Johnny duduk di pinggir ranjang anak nya itu, menatap pada si bungsu yang entah sejak kapan sudah sangat besar. Sudah menjadi dokter seperti dirinya. Seingatnya dulu anak itu masih suka merengek dan minta di gendong saat sakit, sekarang sudah bisa menyembuhkan orang sakit. Waktu benar-benar berjalan dengan cepat.

"Nggak lama, dad. Cuma dua bulan"bujuk Haechan.
"Tapi Daddy boleh nengok kesana kan?"tanya Johnny.
"Nggak usah. Jauh tau, nanti Daddy capek di jalan doang hehehe"
"Kamu ini. Jaga kesehatan ya, sayang? Jam makan jangan sampe berantakan. Kalo bisa kabarin daddy setiap kamu ada waktu"pesan Johnny yang kini ikut duduk di atas karpet membantu bungsu nya menata perintilan yang akan di bawa.
"Iya, dad. Adek usahain kabarin daddy terus, kalo adek nggak ada kabar nanti Daddy bisa tanya Injun"
"Cuma kalian berdua aja?"tanya Johnny.
"Enggak, ada dua dokter lain juga. Jisung sama Jaemin"jawab Haechan.
"Bestie kamu semua dong"
"Iya, makanya Daddy nggak perlu khawatir, yang jagain adek banyak"kata Haechan.

Drap

Drap

Drap

"Dek!"
"Astaga, Seo Hendery! Yang bener kamu"omel Johnny dengan tangan yang mengusap dada nya karna rasa terkejut.
"Maaf, dad"Hendery menyengir melihat sang ayah kesal.
"Kamu kenapa belingsatan gitu?"tanya Johnny.
"Abang lupa kalo besok adek udah berangkat ya?
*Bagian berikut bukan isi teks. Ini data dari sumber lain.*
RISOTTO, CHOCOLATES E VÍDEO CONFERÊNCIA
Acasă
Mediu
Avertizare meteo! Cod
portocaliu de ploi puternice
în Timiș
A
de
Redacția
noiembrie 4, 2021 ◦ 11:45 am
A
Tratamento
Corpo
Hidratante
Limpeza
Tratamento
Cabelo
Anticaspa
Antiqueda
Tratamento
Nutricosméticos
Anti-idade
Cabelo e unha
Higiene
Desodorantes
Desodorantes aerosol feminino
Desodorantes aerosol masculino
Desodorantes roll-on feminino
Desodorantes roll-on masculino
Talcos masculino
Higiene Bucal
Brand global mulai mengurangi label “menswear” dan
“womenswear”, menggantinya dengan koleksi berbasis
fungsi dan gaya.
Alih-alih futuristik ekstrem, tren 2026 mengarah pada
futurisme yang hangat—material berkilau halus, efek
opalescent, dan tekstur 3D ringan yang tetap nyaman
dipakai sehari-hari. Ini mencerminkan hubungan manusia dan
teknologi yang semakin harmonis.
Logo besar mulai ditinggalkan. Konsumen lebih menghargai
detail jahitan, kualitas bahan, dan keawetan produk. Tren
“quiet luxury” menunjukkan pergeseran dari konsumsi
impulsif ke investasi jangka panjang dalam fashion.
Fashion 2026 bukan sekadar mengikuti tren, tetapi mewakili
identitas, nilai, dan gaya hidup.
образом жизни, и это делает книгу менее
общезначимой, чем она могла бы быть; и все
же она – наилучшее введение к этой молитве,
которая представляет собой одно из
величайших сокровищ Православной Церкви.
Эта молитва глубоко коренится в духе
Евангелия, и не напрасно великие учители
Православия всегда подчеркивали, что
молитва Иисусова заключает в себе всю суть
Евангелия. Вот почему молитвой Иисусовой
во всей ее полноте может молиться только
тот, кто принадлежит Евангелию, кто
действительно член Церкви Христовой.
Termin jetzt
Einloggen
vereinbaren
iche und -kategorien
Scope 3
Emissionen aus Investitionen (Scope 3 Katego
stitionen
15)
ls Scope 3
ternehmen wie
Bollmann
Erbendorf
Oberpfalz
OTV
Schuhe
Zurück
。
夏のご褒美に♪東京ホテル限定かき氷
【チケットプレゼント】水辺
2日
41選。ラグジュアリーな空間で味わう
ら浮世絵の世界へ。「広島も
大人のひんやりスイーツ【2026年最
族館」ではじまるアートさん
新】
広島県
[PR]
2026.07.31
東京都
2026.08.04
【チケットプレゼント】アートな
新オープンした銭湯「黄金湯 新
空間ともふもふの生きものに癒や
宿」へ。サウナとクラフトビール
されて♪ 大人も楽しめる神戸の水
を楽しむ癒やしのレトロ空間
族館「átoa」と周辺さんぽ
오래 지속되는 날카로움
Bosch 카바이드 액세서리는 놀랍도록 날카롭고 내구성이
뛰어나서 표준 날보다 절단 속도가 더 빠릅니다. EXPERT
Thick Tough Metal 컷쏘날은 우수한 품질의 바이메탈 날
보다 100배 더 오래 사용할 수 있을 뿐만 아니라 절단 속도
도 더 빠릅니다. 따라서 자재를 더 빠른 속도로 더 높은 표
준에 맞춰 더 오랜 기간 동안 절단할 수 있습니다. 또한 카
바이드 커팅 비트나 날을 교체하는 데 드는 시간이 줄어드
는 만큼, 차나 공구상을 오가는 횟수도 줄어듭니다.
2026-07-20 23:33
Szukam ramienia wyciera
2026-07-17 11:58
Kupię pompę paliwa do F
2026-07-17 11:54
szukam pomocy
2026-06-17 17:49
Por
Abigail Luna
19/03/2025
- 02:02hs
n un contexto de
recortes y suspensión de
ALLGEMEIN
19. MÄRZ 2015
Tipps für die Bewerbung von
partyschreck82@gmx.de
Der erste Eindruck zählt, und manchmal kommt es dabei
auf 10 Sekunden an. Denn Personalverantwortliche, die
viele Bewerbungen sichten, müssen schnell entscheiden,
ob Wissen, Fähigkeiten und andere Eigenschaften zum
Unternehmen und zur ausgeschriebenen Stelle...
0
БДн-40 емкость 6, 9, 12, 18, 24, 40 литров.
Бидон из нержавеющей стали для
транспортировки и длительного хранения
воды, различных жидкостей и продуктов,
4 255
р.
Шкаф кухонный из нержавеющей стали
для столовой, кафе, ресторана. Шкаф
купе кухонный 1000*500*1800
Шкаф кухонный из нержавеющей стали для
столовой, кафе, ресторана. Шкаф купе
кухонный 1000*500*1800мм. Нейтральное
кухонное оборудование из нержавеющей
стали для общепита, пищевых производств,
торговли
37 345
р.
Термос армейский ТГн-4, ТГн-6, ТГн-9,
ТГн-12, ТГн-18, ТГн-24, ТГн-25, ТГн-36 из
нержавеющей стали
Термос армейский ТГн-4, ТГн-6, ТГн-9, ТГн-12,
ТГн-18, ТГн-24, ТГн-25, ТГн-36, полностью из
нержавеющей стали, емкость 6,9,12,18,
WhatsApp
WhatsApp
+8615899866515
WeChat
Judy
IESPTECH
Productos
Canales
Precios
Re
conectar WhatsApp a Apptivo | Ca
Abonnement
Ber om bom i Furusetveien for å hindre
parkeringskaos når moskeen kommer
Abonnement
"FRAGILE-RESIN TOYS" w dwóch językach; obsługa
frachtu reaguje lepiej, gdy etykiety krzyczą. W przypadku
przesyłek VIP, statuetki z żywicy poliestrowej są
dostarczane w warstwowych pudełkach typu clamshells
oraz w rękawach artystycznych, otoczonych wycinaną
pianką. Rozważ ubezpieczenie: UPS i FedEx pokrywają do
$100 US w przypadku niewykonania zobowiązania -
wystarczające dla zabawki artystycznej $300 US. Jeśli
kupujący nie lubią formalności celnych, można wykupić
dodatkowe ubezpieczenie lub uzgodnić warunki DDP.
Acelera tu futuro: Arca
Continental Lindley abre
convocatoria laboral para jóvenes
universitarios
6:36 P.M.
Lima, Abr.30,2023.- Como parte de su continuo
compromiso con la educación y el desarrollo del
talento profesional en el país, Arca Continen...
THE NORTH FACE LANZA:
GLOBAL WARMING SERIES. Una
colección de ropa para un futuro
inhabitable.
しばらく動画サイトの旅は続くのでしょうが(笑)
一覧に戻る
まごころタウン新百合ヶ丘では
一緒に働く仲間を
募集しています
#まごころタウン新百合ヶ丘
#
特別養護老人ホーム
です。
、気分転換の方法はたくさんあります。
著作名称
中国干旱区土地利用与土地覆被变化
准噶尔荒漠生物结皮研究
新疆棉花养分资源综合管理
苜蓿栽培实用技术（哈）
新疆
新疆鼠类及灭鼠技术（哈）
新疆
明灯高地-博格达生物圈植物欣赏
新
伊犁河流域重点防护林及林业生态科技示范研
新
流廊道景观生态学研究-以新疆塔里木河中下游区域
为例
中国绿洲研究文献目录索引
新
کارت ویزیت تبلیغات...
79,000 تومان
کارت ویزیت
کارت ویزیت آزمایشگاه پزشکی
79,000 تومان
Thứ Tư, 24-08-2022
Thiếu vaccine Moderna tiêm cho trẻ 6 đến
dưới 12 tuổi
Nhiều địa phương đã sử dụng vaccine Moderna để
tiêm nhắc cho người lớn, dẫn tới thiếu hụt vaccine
Perasaan aku nggak enak eh, nggak usah berangkat aja gimana, dek?"pinta Hendery sembari membawa tubuh sang adik untuk ia peluk penuh drama.
"Ih nggak bisa gitu dong, kan udah di setujui sama pihak rumah sakit juga. Nanti aku di kira nggak profesional"Haechan mendorong tubuh sang kakak dengan kesal.
"Janji baik-baik aja ya?"
"Iya, kak. Tenang aja"

Johnny diam. Jika perasaan nya sendiri yang tidak enak maka ia akan beranggapan dirinya terlalu takut berlebihan karna tak pernah jauh dari si bungsu. Namun jika sulung nya juga merasa tidak tenang apa benar semuanya akan baik-baik saja?
.
.
.
Tubuh Haechan di peluk erat oleh sosok yang sudah bertahun-tahun tak ia temui. Sepertinya terakhir kali adalah saat dirinya masih SMA kelas 3. Rindu sekali rasanya.

"Kamu apa kabar, sayang?"tanya Taeyong.
"Baik, bubu. Bubu kabarnya gimana? Baik kan?"Haechan balik bertanya.
"Iya semuanya baik kecuali Mark"jawab Taeyong sembari menatap ke arah sang anak.
"Huh? Kenapa, Bu?"
"Liat aja tuh, dia jadi pemadam kebakaran dan ninggalin kerjaan nya ke adek nya"

Haechan tatap lelaki yang berdiri jauh di hadapannya, pandangan keduanya bertemu namun tak lama karna Mark lebih dulu memutus pandangan dengan wajah tak ramah. Mungkin lelaki itu masih membenci nya.

Semua ini di luar kendali Haechan, saat ia dan teman-temannya sudah berada di lokasi selama 4 hari ternyata regu pemadam kebakaran yang menjadi sukarelawan baru saja tiba. Lalu sosok Taeyong yang ikut datang mengantarkan anak sulung nya menjerit heboh saat melihat mantan kekasihnya putra nya yang sudah sangat lama tak ia temui. Berbeda dengan Mark yang justru terlihat malas melihat ada nya Haechan disana.

"Lain kali bubu kesini sama papa deh biar ketemu kamu, papa kangen sama kamu tau"ujar Taeyong sembari mengusap kepala Haechan lembut.
"Iya, bu. Haechan juga kangen"
"Sehat-sehat ya, dek. Bubu titip Mark boleh? Tolong ingetin makan, anak itu susah banget"pinta Taeyong pada Haechan.